Part I. Preface
Spring Security provides a comprehensive security solution for Java EE-based enterprise software
applications. As you will discover as you venture through this reference guide, we have tried to provide
you a useful and highly configurable security system.
Security is an ever-moving target, and it’s important to pursue a comprehensive, system-wide approach.
In security circles we encourage you to adopt "layers of security", so that each layer tries to be as secure
as possible in its own right, with successive layers providing additional security. The "tighter" the security
of each layer, the more robust and safe your application will be. At the bottom level you’ll need to deal
with issues such as transport security and system identification, in order to mitigate man-in-the-middle
attacks. Next you’ll generally utilise firewalls, perhaps with VPNs or IP security to ensure only authorised
systems can attempt to connect. In corporate environments you may deploy a DMZ to separate public-
facing servers from backend database and application servers. Your operating system will also play
a critical part, addressing issues such as running processes as non-privileged users and maximising
file system security. An operating system will usually also be configured with its own firewall. Hopefully
somewhere along the way you’ll be trying to prevent denial of service and brute force attacks against
the system. An intrusion detection system will also be especially useful for monitoring and responding to
attacks, with such systems able to take protective action such as blocking offending TCP/IP addresses in
real-time. Moving to the higher layers, your Java Virtual Machine will hopefully be configured to minimize
the permissions granted to different Java types, and then your application will add its own problem
domain-specific security configuration. Spring Security makes this latter area - application security -
much easier.
Of course, you will need to properly address all security layers mentioned above, together with
managerial factors that encompass every layer. A non-exhaustive list of such managerial factors would
include security bulletin monitoring, patching, personnel vetting, audits, change control, engineering
management systems, data backup, disaster recovery, performance benchmarking, load monitoring,
centralised logging, incident response procedures etc.
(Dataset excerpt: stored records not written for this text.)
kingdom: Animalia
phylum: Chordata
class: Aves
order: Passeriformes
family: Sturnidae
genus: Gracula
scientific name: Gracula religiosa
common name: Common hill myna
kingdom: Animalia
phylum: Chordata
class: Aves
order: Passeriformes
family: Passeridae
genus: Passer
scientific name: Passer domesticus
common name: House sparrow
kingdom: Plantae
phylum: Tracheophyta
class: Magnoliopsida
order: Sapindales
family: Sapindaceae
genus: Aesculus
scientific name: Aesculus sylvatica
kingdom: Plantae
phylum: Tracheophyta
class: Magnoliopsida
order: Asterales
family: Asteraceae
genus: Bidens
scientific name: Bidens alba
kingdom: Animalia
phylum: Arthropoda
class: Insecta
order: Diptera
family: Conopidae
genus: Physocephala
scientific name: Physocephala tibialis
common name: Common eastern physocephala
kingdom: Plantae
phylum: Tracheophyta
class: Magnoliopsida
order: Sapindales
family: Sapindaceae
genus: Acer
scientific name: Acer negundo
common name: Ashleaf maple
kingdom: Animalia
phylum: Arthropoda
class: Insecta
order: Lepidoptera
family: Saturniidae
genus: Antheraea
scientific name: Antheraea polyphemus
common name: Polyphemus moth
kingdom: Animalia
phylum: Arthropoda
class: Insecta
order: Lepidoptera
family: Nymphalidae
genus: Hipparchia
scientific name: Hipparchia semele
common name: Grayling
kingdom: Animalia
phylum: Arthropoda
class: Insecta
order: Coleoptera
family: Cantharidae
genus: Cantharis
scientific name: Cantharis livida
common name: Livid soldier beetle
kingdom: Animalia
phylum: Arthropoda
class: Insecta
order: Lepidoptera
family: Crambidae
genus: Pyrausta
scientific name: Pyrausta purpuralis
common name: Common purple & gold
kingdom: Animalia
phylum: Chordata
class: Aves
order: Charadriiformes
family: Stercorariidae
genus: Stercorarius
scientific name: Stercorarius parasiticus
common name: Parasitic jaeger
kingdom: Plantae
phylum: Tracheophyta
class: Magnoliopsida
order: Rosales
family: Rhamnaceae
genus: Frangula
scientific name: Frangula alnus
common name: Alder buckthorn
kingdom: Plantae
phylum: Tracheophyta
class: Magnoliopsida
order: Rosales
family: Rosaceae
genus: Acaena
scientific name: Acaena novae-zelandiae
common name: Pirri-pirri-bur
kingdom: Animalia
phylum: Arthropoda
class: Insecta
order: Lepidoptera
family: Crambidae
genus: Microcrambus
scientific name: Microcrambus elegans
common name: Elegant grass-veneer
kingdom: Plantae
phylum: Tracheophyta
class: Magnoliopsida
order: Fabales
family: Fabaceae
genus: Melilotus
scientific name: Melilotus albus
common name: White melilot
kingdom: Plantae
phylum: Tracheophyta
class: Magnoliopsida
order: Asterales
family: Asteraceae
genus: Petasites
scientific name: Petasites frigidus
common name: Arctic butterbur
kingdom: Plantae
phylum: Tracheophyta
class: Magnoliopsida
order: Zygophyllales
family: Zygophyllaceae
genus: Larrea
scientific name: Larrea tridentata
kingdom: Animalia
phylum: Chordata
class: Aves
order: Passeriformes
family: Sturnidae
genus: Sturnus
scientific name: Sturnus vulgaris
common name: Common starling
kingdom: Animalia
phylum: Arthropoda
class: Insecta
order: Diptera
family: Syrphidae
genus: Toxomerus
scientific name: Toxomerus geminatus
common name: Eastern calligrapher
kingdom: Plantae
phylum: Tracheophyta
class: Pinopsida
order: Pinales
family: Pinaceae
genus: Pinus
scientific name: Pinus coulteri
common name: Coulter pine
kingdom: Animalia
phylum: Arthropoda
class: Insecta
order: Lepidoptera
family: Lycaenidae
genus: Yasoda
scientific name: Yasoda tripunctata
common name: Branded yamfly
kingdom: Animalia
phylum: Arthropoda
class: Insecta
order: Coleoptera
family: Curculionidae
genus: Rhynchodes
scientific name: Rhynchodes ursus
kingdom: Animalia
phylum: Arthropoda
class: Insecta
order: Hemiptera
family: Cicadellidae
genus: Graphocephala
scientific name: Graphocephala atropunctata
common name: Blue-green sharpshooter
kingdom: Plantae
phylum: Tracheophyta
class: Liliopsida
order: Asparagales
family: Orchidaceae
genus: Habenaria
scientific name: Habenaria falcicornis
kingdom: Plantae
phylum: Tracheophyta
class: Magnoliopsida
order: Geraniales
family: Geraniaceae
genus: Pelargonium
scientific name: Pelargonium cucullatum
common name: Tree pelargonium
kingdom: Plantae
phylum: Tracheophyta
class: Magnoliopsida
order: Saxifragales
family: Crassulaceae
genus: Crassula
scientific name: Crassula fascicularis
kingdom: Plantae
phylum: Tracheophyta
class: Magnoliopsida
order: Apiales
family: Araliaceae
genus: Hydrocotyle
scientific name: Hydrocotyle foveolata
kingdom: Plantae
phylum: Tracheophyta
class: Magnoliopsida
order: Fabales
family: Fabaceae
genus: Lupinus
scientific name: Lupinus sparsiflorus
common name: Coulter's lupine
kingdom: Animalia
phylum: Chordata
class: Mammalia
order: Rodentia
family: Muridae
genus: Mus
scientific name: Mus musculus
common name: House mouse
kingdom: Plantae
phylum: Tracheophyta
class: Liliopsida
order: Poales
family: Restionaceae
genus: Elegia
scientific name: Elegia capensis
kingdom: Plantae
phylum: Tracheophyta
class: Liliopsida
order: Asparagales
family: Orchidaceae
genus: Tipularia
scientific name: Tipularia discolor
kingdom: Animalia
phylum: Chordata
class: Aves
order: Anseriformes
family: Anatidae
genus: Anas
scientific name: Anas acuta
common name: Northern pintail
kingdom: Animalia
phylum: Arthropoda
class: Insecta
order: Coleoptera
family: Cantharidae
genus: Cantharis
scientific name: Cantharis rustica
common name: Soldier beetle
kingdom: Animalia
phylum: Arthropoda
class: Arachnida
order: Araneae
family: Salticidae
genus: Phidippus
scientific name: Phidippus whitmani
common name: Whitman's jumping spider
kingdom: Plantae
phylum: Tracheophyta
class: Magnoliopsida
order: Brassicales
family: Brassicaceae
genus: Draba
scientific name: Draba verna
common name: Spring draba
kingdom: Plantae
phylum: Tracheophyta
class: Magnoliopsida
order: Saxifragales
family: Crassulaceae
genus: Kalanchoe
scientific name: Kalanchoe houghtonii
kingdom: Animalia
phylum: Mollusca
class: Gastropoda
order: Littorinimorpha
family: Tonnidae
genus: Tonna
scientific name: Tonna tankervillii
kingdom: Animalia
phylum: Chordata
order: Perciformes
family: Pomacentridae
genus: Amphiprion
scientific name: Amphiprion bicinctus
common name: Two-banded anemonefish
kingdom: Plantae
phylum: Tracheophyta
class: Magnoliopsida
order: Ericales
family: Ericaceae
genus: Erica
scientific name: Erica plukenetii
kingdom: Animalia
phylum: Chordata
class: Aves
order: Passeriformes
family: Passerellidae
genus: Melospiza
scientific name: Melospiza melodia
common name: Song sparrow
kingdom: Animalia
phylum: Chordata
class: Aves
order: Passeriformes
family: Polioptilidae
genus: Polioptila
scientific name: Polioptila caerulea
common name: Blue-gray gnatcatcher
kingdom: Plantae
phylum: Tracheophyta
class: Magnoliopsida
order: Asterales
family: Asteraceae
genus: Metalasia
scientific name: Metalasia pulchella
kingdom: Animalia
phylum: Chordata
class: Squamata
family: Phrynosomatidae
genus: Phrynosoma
With Spring Security being focused on helping you with the enterprise application security layer, you will
find that there are as many different requirements as there are business problem domains. A banking
application has different needs from an ecommerce application. An ecommerce application has different
needs from a corporate sales force automation tool. These custom requirements make application
security interesting, challenging and rewarding.
Please read Part II, “Getting Started”, in its entirety to begin with. This will introduce you to the framework
and the namespace-based configuration system with which you can get up and running quite quickly.
To get more of an understanding of how Spring Security works, and some of the classes you might need
to use, you should then read Part III, “Architecture and Implementation”. The remaining parts of this
guide are structured in a more traditional reference style, designed to be read on an as-required basis.
We’d also recommend that you read up as much as possible on application security issues in general.
Spring Security is not a panacea which will solve all security issues. It is important that the application
is designed with security in mind from the start. Attempting to retrofit it is not a good idea. In particular,
if you are building a web application, you should be aware of the many potential vulnerabilities such
as cross-site scripting, request-forgery and session-hijacking which you should be taking into account
from the start. The OWASP web site (http://www.owasp.org/) maintains a top ten list of web application
vulnerabilities as well as a lot of useful reference information.
We hope that you find this reference guide useful, and we welcome your feedback and suggestions.